__Required work__.
Copy out the text lines of the items from the beginning up to and including the line that contains "радоваться. Это какая-то". Leave the pictures out of your copy.

╭─ Data in this exercise

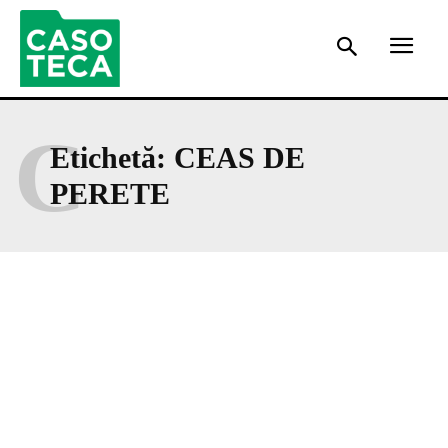
C
Etichetă:
CEAS DE
PERETE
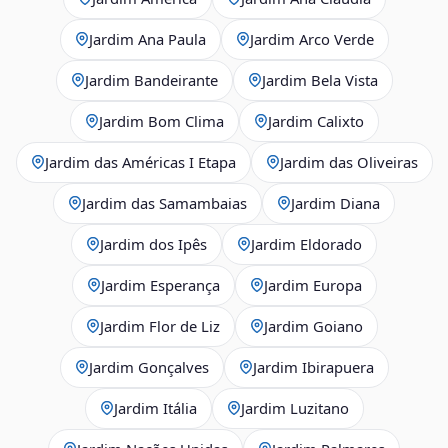
Jardim Ana Paula
Jardim Arco Verde
Jardim Bandeirante
Jardim Bela Vista
Jardim Bom Clima
Jardim Calixto
Jardim das Américas I Etapa
Jardim das Oliveiras
Jardim das Samambaias
Jardim Diana
Jardim dos Ipês
Jardim Eldorado
Jardim Esperança
Jardim Europa
Jardim Flor de Liz
Jardim Goiano
Jardim Gonçalves
Jardim Ibirapuera
Jardim Itália
Jardim Luzitano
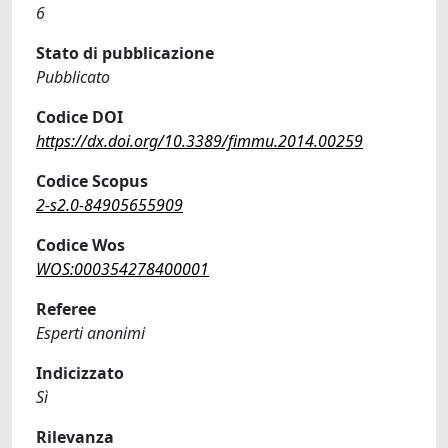
6
Stato di pubblicazione
Pubblicato
Codice DOI
https://dx.doi.org/10.3389/fimmu.2014.00259
Codice Scopus
2-s2.0-84905655909
Codice Wos
WOS:000354278400001
Referee
Esperti anonimi
Indicizzato
Sì
Rilevanza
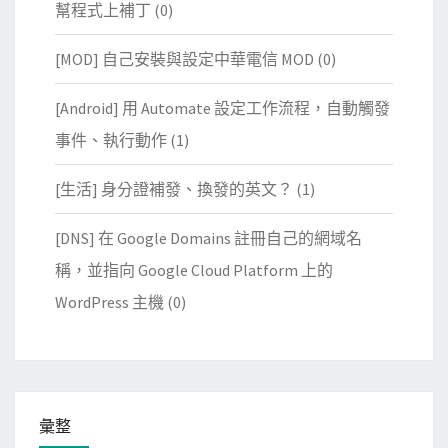
幫程式上補丁
(0)
[MOD] 自己安裝與設定中華電信 MOD
(0)
[Android] 用 Automate 設定工作流程，自動觸發
事件、執行動作
(1)
[生活] 身分證補發、換發的英文？
(1)
[DNS] 在 Google Domains 註冊自己的網域名
稱，並指向 Google Cloud Platform 上的
WordPress 主機
(0)
彙整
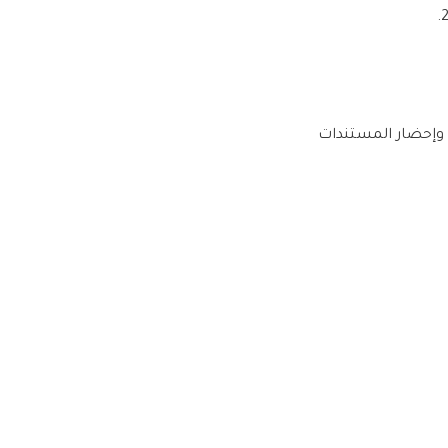
، وإحضار المستندات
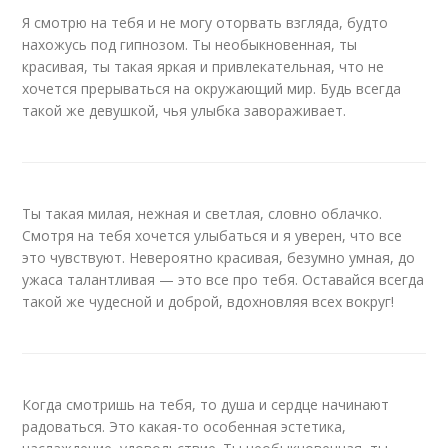
Я смотрю на тебя и не могу оторвать взгляда, будто
нахожусь под гипнозом. Ты необыкновенная, ты
красивая, ты такая яркая и привлекательная, что не
хочется прерываться на окружающий мир. Будь всегда
такой же девушкой, чья улыбка завораживает.
Ты такая милая, нежная и светлая, словно облачко.
Смотря на тебя хочется улыбаться и я уверен, что все
это чувствуют. Невероятно красивая, безумно умная, до
ужаса талантливая — это все про тебя. Оставайся всегда
такой же чудесной и доброй, вдохновляя всех вокруг!
Когда смотришь на тебя, то душа и сердце начинают
радоваться. Это какая-то особенная эстетика,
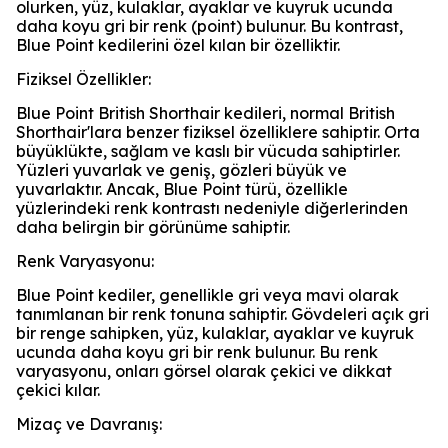
olurken, yüz, kulaklar, ayaklar ve kuyruk ucunda
daha koyu gri bir renk (point) bulunur. Bu kontrast,
Blue Point kedilerini özel kılan bir özelliktir.
Fiziksel Özellikler:
Blue Point British Shorthair kedileri, normal British
Shorthair'lara benzer fiziksel özelliklere sahiptir. Orta
büyüklükte, sağlam ve kaslı bir vücuda sahiptirler.
Yüzleri yuvarlak ve geniş, gözleri büyük ve
yuvarlaktır. Ancak, Blue Point türü, özellikle
yüzlerindeki renk kontrastı nedeniyle diğerlerinden
daha belirgin bir görünüme sahiptir.
Renk Varyasyonu:
Blue Point kediler, genellikle gri veya mavi olarak
tanımlanan bir renk tonuna sahiptir. Gövdeleri açık gri
bir renge sahipken, yüz, kulaklar, ayaklar ve kuyruk
ucunda daha koyu gri bir renk bulunur. Bu renk
varyasyonu, onları görsel olarak çekici ve dikkat
çekici kılar.
Mizaç ve Davranış:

╰─

__Output__.
C
Etichetă:
CEAS DE
PERETE
Jardim Ana Paula
Jardim Arco Verde
Jardim Bandeirante
Jardim Bela Vista
Jardim Bom Clima
Jardim Calixto
Jardim das Américas I Etapa
Jardim das Oliveiras
Jardim das Samambaias
Jardim Diana
Jardim dos Ipês
Jardim Eldorado
Jardim Esperança
Jardim Europa
Jardim Flor de Liz
Jardim Goiano
Jardim Gonçalves
Jardim Ibirapuera
Jardim Itália
Jardim Luzitano
6
Stato di pubblicazione
Pubblicato
Codice DOI
https://dx.doi.org/10.3389/fimmu.2014.00259
Codice Scopus
2-s2.0-84905655909
Codice Wos
WOS:000354278400001
Referee
Esperti anonimi
Indicizzato
Sì
Rilevanza
幫程式上補丁
(0)
[MOD] 自己安裝與設定中華電信 MOD
(0)
[Android] 用 Automate 設定工作流程，自動觸發
事件、執行動作
(1)
[生活] 身分證補發、換發的英文？
(1)
[DNS] 在 Google Domains 註冊自己的網域名
稱，並指向 Google Cloud Platform 上的
WordPress 主機
(0)
彙整
، وإحضار المستندات
Я смотрю на тебя и не могу оторвать взгляда, будто
нахожусь под гипнозом. Ты необыкновенная, ты
красивая, ты такая яркая и привлекательная, что не
хочется прерываться на окружающий мир. Будь всегда
такой же девушкой, чья улыбка завораживает.
Ты такая милая, нежная и светлая, словно облачко.
Смотря на тебя хочется улыбаться и я уверен, что все
это чувствуют. Невероятно красивая, безумно умная, до
ужаса талантливая — это все про тебя. Оставайся всегда
такой же чудесной и доброй, вдохновляя всех вокруг!
Когда смотришь на тебя, то душа и сердце начинают
радоваться. Это какая-то особенная эстетика,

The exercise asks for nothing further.